In CleanRL, we have end-to-end test cases that at least ensure the code can run without crashing. When applicable, you should update the test cases in `tests` and CI setting at [`.github/workflows/tests.yaml`](https://github.com/vwxyzjn/cleanrl/blob/master/.github/workflows/tests.yaml).



### (Step 5) Merge the PR

Finally, we can merge the PR.


## Checklist

Here is a checklist of the contribution process. See [:material-github: #331](https://github.com/vwxyzjn/cleanrl/pull/331/files) as an example for the list of deliverables.

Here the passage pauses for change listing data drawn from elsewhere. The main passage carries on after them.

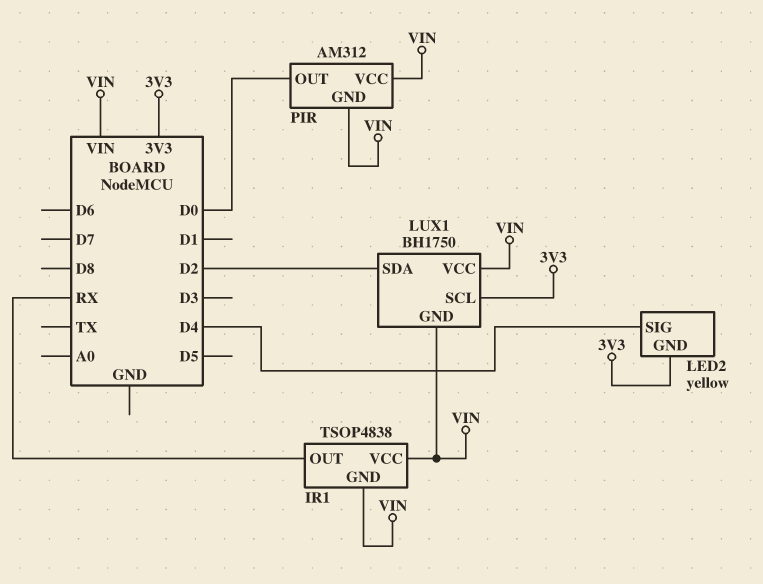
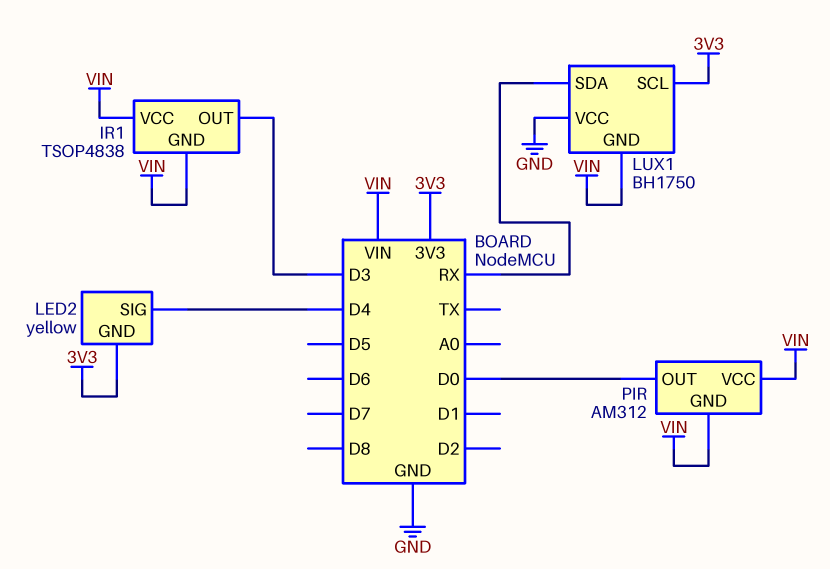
IR1 pin OUT: RX -> D3
LUX1 pin SDA: D2 -> RX
LUX1 pin VCC: VIN -> GND

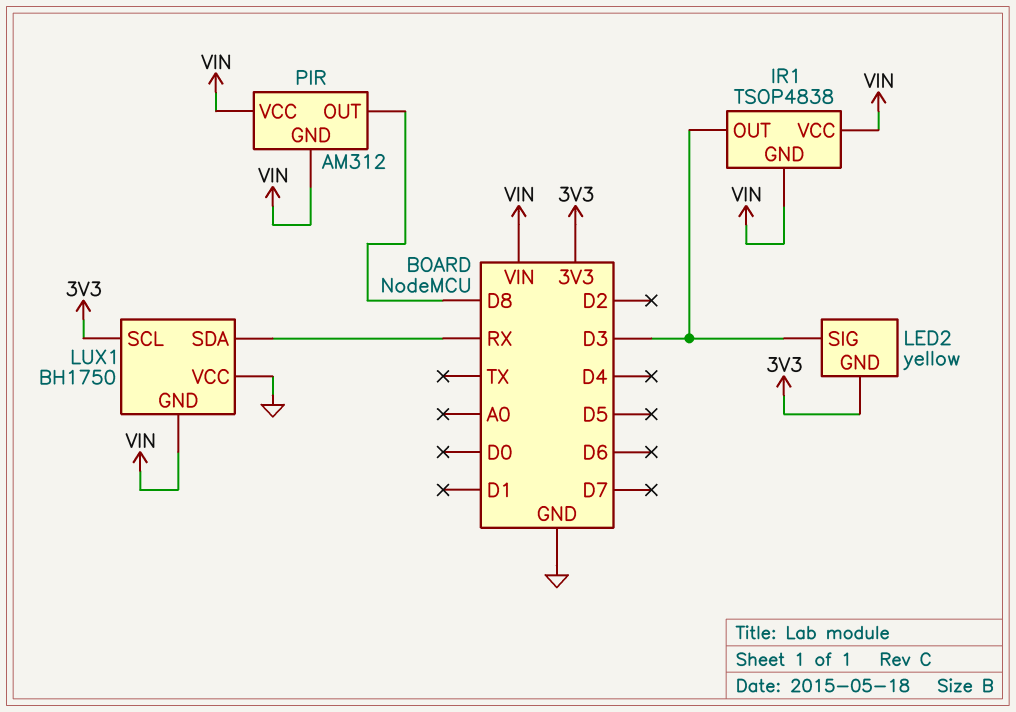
LED2 pin SIG: D4 -> D3
PIR pin OUT: D0 -> D8

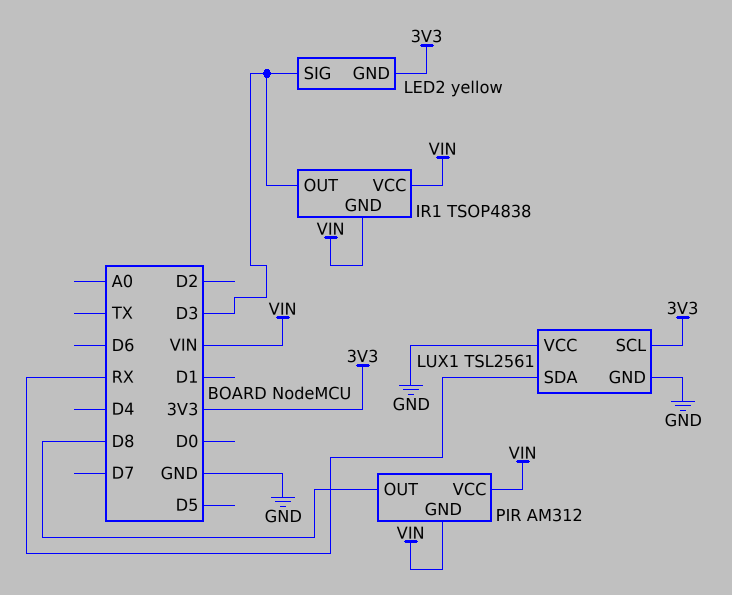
LUX1: BH1750 -> TSL2561
LUX1 pin GND: VIN -> GND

- [ ] I've read the [CONTRIBUTION](https://docs.cleanrl.dev/contribution/) guide (**required**).
- [ ] I have ensured `pre-commit run --all-files` passes (**required**).
- [ ] I have updated the tests accordingly (if applicable).
- [ ] I have updated the documentation and previewed the changes via `mkdocs serve`.
    - [ ] I have explained note-worthy implementation details.
    - [ ] I have explained the logged metrics.
    - [ ] I have added links to the original paper and related papers.


If you need to run benchmark experiments for a performance-impacting changes:

- [ ] I have contacted @vwxyzjn to obtain access to the [openrlbenchmark W&B team](https://wandb.ai/openrlbenchmark).
- [ ] I have used the [benchmark utility](/get-started/benchmark-utility/) to submit the tracked experiments to the [openrlbenchmark/cleanrl](https://wandb.ai/openrlbenchmark/cleanrl) W&B project, optionally with `--capture-video`.
- [ ] I have performed RLops with `python -m openrlbenchmark.rlops`.
    - For new feature or bug fix:
        - [ ] I have used the RLops utility to understand the performance impact of the changes and confirmed there is no regression.
    - For new algorithm:
        - [ ] I have created a table comparing my results against those from reputable sources (i.e., the original paper or other reference implementation).
    - [ ] I have added the learning curves generated by the `python -m openrlbenchmark.rlops` utility to the documentation.
    - [ ] I have added links to the tracked experiments in W&B, generated by `python -m openrlbenchmark.rlops ....your_args... --report`,  to the documentation.